The team behind this site does a lot of work with partners who are looking to automate as much as possible with the cloud. This has been the catalyst for a lot of the content creation for this site, but we see major benefits in making that publicly available for the greater good!

We do have a number of partners who work purely on Azure, we the reality is that most of us live in a multi-cloud world. On Azure Citadel we intentionally focus on Linux rather than Windows and have a love of all things open source whilst working on Azure. The same open source and multi cloud viewpoint has driven the choice of tooling used by some of our partners and by a number of customers.

A good example is Hashicorp’s Terraform, used for infrastructure as code deployments as a multi-cloud alternative to the native ARM templates that can only be used on Azure. The Terraform labs are some of the most popular on this site. Over 15% of all Linux VMs on Azure are deployed via Terraform, and that number is growing.

Images and Declarative Management

One area that the site has not focused on to date is virtual machines. This is understandable given the modernisation direction towards containers, serverless, micro services and PaaS. Having said that, the reality is that an enormous percentage of the compute on the platform is still VM based and should not be neglected, particularly given the number of customer migrations onto Azure. Migrations may be straight lift and shift, porting a VMware or Hyper-V VM straight into a vNet, or may be a clean VM deployment with software installation and migration of the application data.

VMs are then often managed individually rather than as groups. If a VM gets an issue then it is common for an admin to log on and try to fix the problem as that is (usually) faster than having to rebuild that system from scratch.

There is a notable contrast when compared to the management of containers. If we look at the Azure Kubernetes Service (AKS), which is one of the fastest growing technologies on Azure, then everything is geared towards the creation and deployment of container images, and the management of those at scale using declarative templates. If a container errors then it is unceremoniously killed and another is generated from the image in the container registry, using the definitions in the YAML files.

Many of you will have seen articles using the analogy of pets v cattle with regard to the management of virtual machines and containers. A quick web search throws up a number of blog posts discussing the merits of the various approaches and tooling.

So, can we apply some of that management approach to our old school VMs?

Packer and Ansible

Packer is another product from the Hashicorp stable, and is the default image creation software for Azure. (Packer also underpins the preview Azure Image Builder service, but we will use it natively to stay aligned with the multi-cloud tooling standpoint.) Packer has a number of builders (including Azure) and several provisioners, including two for Ansible.

Ansible can be used for infrastructure deployment - there is an azurerm provider - but is better known for config management. (Chef, Puppet, Salt, Octopus etc. also play in this area.) It is popular as it is open source, manages VMs agentlessly and has a significant community contributing useful roles into Ansible Galaxy.

And the two technologies play together very nicely.

Packer and Ansible labs

So here we are. A set of labs for Packer and Ansible that build on each other and include a number of Azure specific integration points.

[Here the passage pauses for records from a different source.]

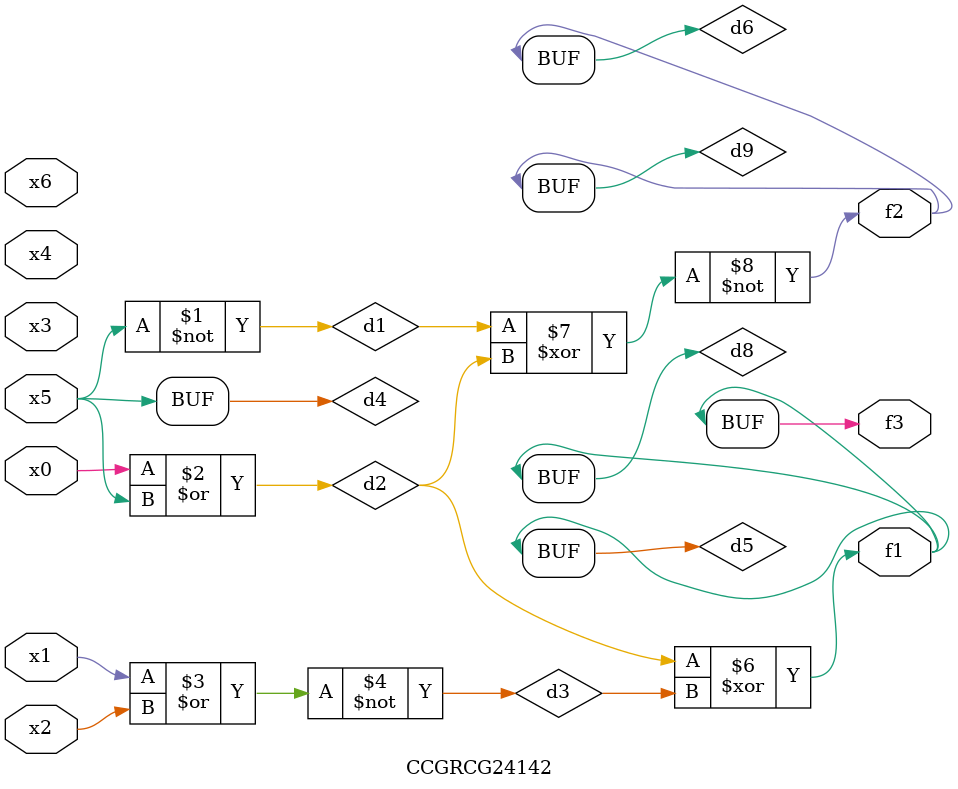
<source format=v>
module CCGRCG24142(
	input x0, x1, x2, x3, x4, x5, x6,
	output f1, f2, f3
);

	wire d1, d2, d3, d4, d5, d6, d7, d8, d9;

	nand (d1, x5);
	or (d2, x0, x5);
	nor (d3, x1, x2);
	xnor (d4, d1);
	xor (d5, d2, d3);
	xnor (d6, d1, d2);
	not (d7, x4);
	buf (d8, d5);
	xor (d9, d6);
	assign f1 = d8;
	assign f2 = d9;
	assign f3 = d8;
endmodule

</source>
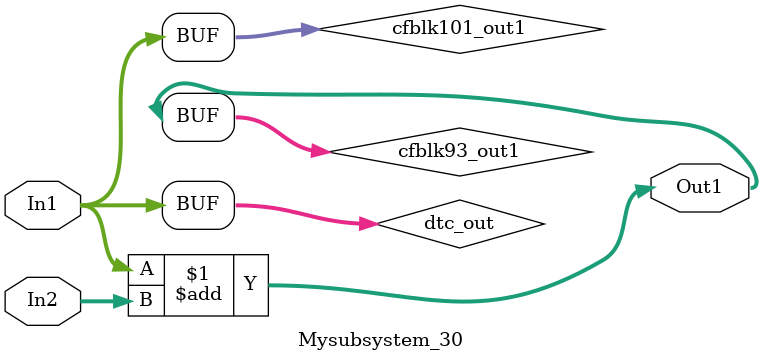
<source format=v>



`timescale 1 ns / 1 ns

module Mysubsystem_30
          (In1,
           In2,
           Out1);


  input   [7:0] In1;  // uint8
  input   [7:0] In2;  // uint8
  output  [7:0] Out1;  // uint8


  wire [7:0] dtc_out;  // ufix8
  wire [7:0] cfblk101_out1;  // uint8
  wire [7:0] cfblk93_out1;  // uint8


  assign dtc_out = In1;



  assign cfblk101_out1 = dtc_out;



  assign cfblk93_out1 = cfblk101_out1 + In2;



  assign Out1 = cfblk93_out1;

endmodule  // Mysubsystem_30


</source>
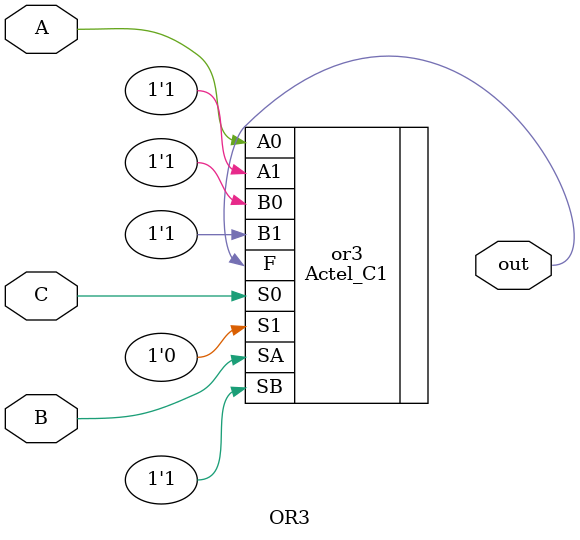
<source format=v>
module OR3 (input A, B, C, output out);

    Actel_C1 or3(.A0(A), .A1(1'b1), .SA(B), .B0(1'b1), .B1(1'b1), .SB(1'b1), .S0(C), .S1(1'b0), .F(out));


endmodule
</source>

If you work through the full set of labs then you will:

  • build simple VM images with Packer
  • deploy a few VMs from your custom image
  • manage static groups of VMs using ad hoc Ansible CLI commands
  • dynamically generate groups of VMs based on information from the Instance Metadata Service
  • declaratively manage your VMs using Ansible playbooks
  • search the Ansible Galaxy for roles to install and include in playbooks
  • create and publish your own custom roles
  • deploy a Shared Image Gallery and create an image definition
  • combine Packer and Ansible and create a baseline Ubuntu image published to the Shared Image Gallery
  • add a custom RBAC role to enable role assignment write action for the service principal
  • use the baseline image as a source with both Ansible (remote) and Ansible Local
  • deploy a config management server (with Managed Identity) from the Shared Image Gallery image using Terraform
  • use a combination of cloud-init and custom script extension to illustrate last mile VM configuration options
  • include an RBAC role assignment for the VM’s Managed Identity so that it is ready to manage VMs in that subscription

Finishing Up

The labs cover a lot of ground and if you have always been interested in how Packer and Ansible could change how you deploy and manage VMs then take a look. Please make use of the Disqus comments areas to give us feedback and to let us know how you use Packer and Ansible with your customers.

One of the blog articles talks about pets v cattle v chickens, where cattle are VM images and software managed VMs, and chickens are container images / Kubernetes, and I think that these labs help towards making that a reality.